Problem requirements - Quote all of the data exactly as given. Skip every picture it contains.

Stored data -
^^^^^^^^

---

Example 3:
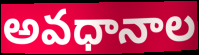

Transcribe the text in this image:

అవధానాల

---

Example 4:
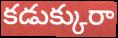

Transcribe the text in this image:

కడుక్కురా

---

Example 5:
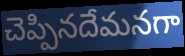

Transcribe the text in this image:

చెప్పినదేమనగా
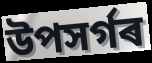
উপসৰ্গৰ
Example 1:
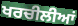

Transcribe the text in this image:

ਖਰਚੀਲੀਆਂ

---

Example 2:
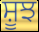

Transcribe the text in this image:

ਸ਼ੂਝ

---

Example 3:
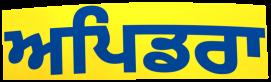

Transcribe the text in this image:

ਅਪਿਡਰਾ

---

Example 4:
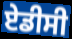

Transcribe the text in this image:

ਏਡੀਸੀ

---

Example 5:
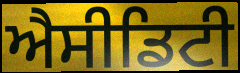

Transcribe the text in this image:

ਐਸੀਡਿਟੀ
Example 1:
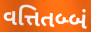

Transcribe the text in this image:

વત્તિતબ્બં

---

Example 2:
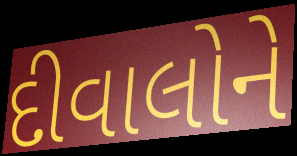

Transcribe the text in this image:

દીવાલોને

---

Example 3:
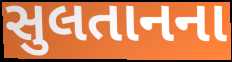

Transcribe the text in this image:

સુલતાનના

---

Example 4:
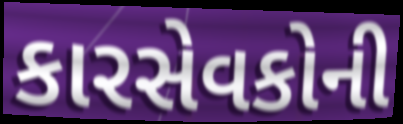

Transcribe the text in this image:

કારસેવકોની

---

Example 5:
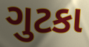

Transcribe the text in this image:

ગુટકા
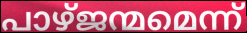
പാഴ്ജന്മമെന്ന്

^^^^^^^^

Task solution -
---

Example 3:

Transcribe the text in this image:

అవధానాల

---

Example 4:

Transcribe the text in this image:

కడుక్కురా

---

Example 5:

Transcribe the text in this image:

చెప్పినదేమనగా
উপসৰ্গৰ
Example 1:

Transcribe the text in this image:

ਖਰਚੀਲੀਆਂ

---

Example 2:

Transcribe the text in this image:

ਸ਼ੂਝ

---

Example 3:

Transcribe the text in this image:

ਅਪਿਡਰਾ

---

Example 4:

Transcribe the text in this image:

ਏਡੀਸੀ

---

Example 5:

Transcribe the text in this image:

ਐਸੀਡਿਟੀ
Example 1:

Transcribe the text in this image:

વત્તિતબ્બં

---

Example 2:

Transcribe the text in this image:

દીવાલોને

---

Example 3:

Transcribe the text in this image:

સુલતાનના

---

Example 4:

Transcribe the text in this image:

કારસેવકોની

---

Example 5:

Transcribe the text in this image:

ગુટકા
പാഴ്ജന്മമെന്ന്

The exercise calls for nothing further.